Went out with a girl two weeks ago, went pretty good. Invited her back to my place, she declined, played it cool, hung out for like 10 mins more and sent her on her way.
This past week, I invited her out but she said she would be busy. Didn’t propose another time, but added on to the conversation by mentioning she thought I was out of town.
Based on that and the first date, she seemed interested but by not proposing another time, I’m not sure if she really is. Curious about how I should go about proposing a date this week - lead and tell her a specific date or test her interest and ask her when she’s free?
Doubleaxe90 2y ago
That's a no until she proves otherwise by initating, go radio silence and focus on other women.
ripjadensmithsson 2y ago
Ok, what would you say for these if she did go back and we had sex and she doesn’t initiate contact (another situation I’m in now)?
And I’m wondering if the dynamics are different here (I’m in a 3rd world country) because a different girl I did fuck on the first date, didn’t initiate contact after like a week, and as soon as I hit her up, she was back at my place the next day.
Doubleaxe90 2y ago
Some women are very passive and expect the man to do all the work in the early stages of dating (common thing in 3rd world country), take the lead and call, set up the next date. The fallout position if she doesn't initiate is: you call once per week to set the date for that week.
carnold03 2y ago
It's likely for the best that you give up on this girl. It doesn't read like she had a particularly strong interest in you. If she did, you inviting her to your place and not returning her to hers after she turned you down killed it.
It might be to your benefit to consider investing in a reliable ready reference you can pick up and study to better prepare yourself for engaging the opposite sex. I'd suggest that you get yourself a copy of Doc Love's "The System: The Dating Dictionary". Doc Love, also known as the late Tom Hodges, wrote a weekly advice column that's mirrored on several sites and a podcast. While his media is a bit pricey, it's well worth the investment as it's a solid foundation a guy can branch out from, but I would also suggest you review his advice column to decide if his view on dating and relationships is aligned with what you aspire for yourself. If you've already found you'd like to read his book, but find money is an issue for you, you should be able to find copies through torrent sites, but I won't say where you should start on that endeavor.
ripjadensmithsson 2y ago
So, if they decline the invitation to my place, you should right around send them on their way? How would you go about saying that without seeming butthurt?
Also, thanks for that, yeah I’ll check it out
carnold03 2y ago
Unless the girl asks you several times to take her to your place, don't extend to them such invitations. Most chicks understand a guy inviting them to the guys place means the guy is looking to have sex. Sluts are always hungry for that dopamine hit they can only get from riding a guys sausage. Girls trying to maintain, if only, the illusion of being chaste will not accept such invitations.
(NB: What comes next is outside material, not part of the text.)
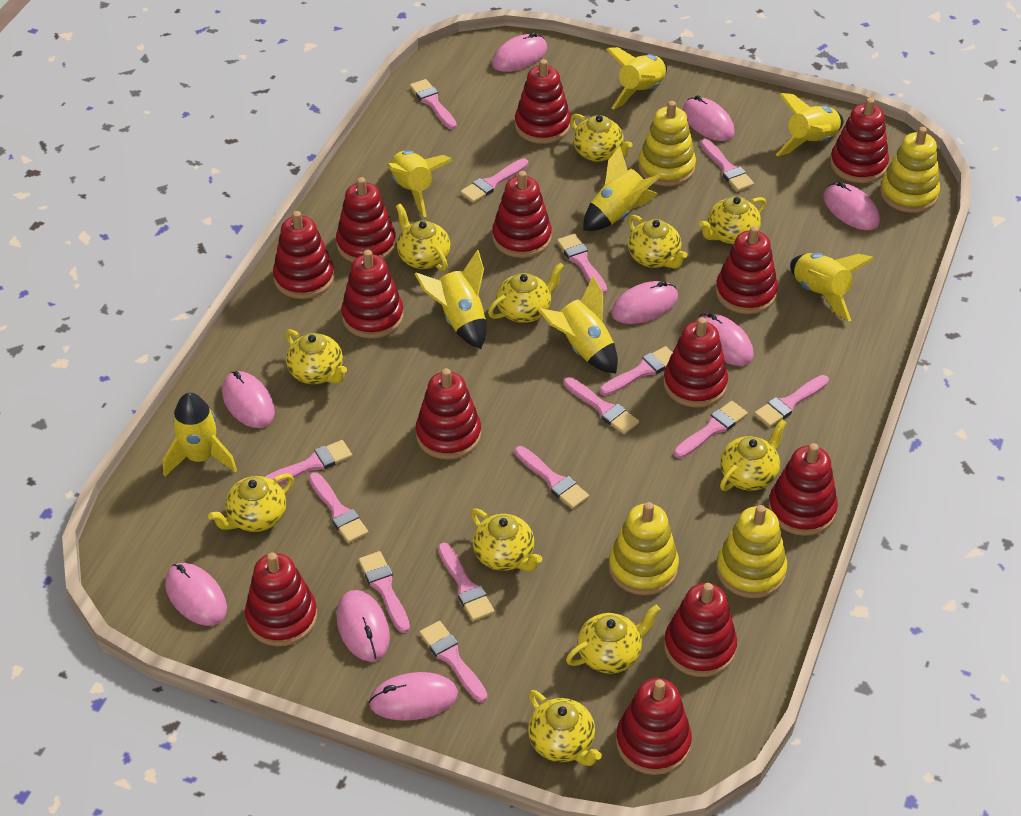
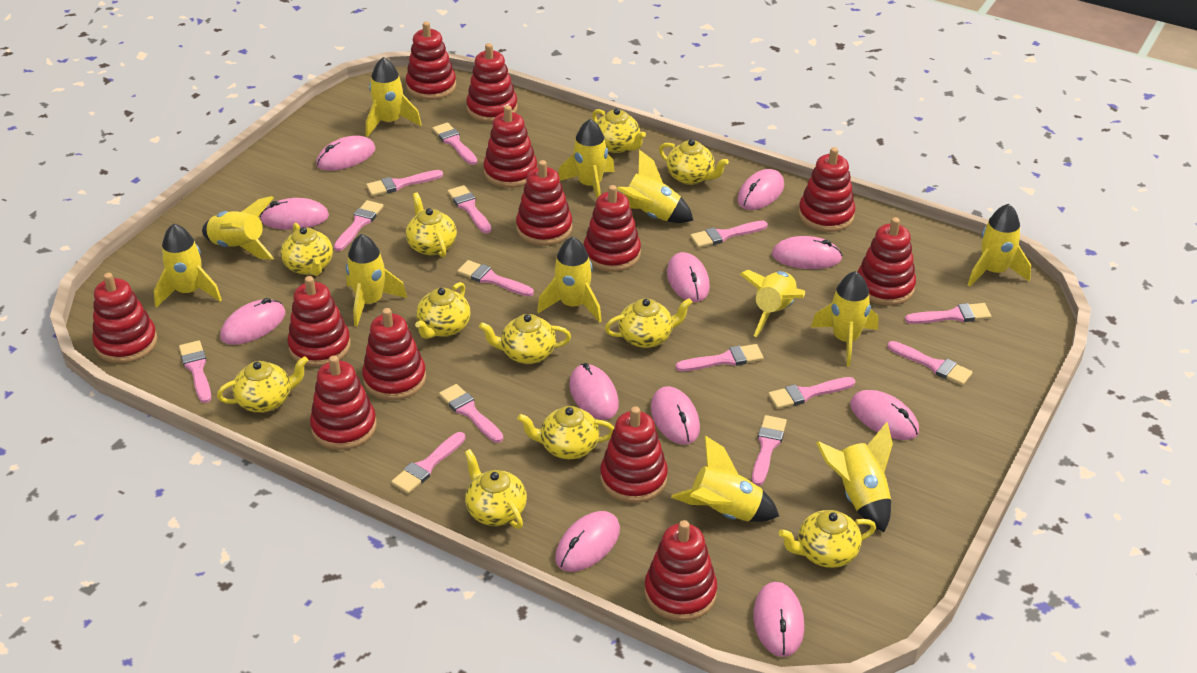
pink mouse: 9 -> 11
yellow rocket: 8 -> 12
yellow stacking toy: 4 -> 0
The best way to be certain she's interested in you is to meet her at her place, take her to wherever the date is, and take her back home. If a gal doesn't let you pick her up, she won't let you take her home, and with that you'll know for certain that she's not interested in you. With that, I repeat, do yourself a favor, and get yourself a copy of Doc Love's "The System: The Dating Dictionary". It doesn't matter if it's a *.pdf download off of a torrent site, ebook pirate site, or a print copy. And don't just read once and forget about it. Study it. It coves the fundamentals to dating you clearly lack. It'll help you develop competence and confidence in engaging the opposite sex far better and faster than a back and forth on sites like this can alone.
mattyanon Admin 2y ago
lead and tell her specific date. If she doesn't accept or offer an alternative for this second time, give up and move on.